To protect sensitive wildlife from disturbance, volunteers with Team OCEAN paddle the waters of the bay and Elkhorn Slough, chatting with people about how to interact with sea otters, harbor seals, sea lions and other local wildlife. They also share information about the sanctuary and marine protected areas with local residents and visitors alike.

Wildlife etiquette, and wildlife survival

While serving as sanctuary ambassadors, they alert people to signs that show sea otters or other wildlife are anxious about the proximity of people, kayaks, dogs or boats. It’s not just a matter of teaching wildlife etiquette. Like Hollywood stars overwhelmed by the paparazzi, sea otters in particular are constantly in demand. The energy they expend avoiding well-meaning kayakers, paddle boarders and boaters could compromise their health, or drive them from areas when they’re disturbed.

Sanctuary First Flush volunteers head out during stormy weather to take water quality samples.
Sanctuary First Flush volunteers head out during stormy weather to take water quality samples.

The first major rainstorm of the year carries with it a large volume of pollutants that run off city streets and straight into local waterways and – ultimately – out into the Sanctuary. A dedicated (some might say crazy!) group of volunteers heads out during the downpour to collect water samples – the First Flush – at storm drain outfalls. Data from First Flush is used by local cities to help them track whether their efforts to improve water quality are keeping pollutants from making it to the ocean.

Snapshot Day is a one-day water quality event that stretches along 300 miles of coastline, from Pacifica to Morro Bay.
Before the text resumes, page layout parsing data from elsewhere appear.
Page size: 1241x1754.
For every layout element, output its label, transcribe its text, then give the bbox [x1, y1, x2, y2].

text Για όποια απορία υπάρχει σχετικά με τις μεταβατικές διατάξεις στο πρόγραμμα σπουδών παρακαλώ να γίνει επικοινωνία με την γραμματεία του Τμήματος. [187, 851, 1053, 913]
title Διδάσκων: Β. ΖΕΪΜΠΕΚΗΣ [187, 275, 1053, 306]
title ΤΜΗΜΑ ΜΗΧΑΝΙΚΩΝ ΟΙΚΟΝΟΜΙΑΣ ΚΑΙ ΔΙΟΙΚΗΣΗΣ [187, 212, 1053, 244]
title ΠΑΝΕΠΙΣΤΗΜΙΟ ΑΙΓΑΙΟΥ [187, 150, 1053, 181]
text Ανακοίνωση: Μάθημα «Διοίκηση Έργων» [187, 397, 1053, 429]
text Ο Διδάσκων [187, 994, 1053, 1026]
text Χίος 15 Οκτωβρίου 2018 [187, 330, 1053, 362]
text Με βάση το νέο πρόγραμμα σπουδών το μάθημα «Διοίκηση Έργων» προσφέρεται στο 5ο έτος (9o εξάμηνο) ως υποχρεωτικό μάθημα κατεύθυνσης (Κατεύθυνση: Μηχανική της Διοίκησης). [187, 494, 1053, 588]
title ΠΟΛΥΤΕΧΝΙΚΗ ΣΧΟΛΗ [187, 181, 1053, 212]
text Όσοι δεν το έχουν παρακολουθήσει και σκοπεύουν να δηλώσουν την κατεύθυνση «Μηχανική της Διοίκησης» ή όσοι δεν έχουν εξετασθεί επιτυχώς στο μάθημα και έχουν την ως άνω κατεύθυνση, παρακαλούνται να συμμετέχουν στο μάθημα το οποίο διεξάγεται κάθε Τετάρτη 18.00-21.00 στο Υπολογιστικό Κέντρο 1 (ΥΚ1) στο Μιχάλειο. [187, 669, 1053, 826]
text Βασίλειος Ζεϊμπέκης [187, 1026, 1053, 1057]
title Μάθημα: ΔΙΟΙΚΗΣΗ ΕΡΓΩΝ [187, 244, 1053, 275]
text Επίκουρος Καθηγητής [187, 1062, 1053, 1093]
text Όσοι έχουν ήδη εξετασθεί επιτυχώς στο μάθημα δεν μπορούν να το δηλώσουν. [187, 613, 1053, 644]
At some 150 sites on creeks and rivers that flow into the Sanctuary, volunteer teams take field measurements: of water temperature, pH, dissolved oxygen and transparency/turbidity.

Testing the waters

 Additional samples are sent to labs to be tested for nitrate, phosphate and E. coli bacteria. Monitoring determines the health of each waterway, and whether its water quality is good enough to support cold-water fish. Data from Snapshot Day is used by local and state resource managers to determine if water bodies should be included on the state’s list of impaired waterways, as well as to identify which waterways are in need of restoration.

Water quality sampling on Snapshot Day paints a picture about the health of streams and rivers as they flow into the ocean.
Water quality sampling on Snapshot Day paints a picture about the health of streams and rivers as they flow into the ocean.

Urban Watch is a dry-weather monitoring program that focuses on common urban pollutants flowing into the sanctuary from city streets and neighborhoods through storm drains.  Urban Watch volunteers test water samples for detergents, ammonia, phosphate and chlorine. City officials use these data to determine where they need to reach out with more public education so their residents can better manage chemical use around their homes – and where the city needs to repair or replace portions of its storm drain and sanitary sewer network.

There are many other ways to become active as a citizen scientist, including observing wildlife on the bay, helping out at the Sanctuary Interpretation Center, or sharing wildlife observations with visitors along the shoreline. Together these efforts contribute to the health of the Sanctuary, and the creatures that call it home.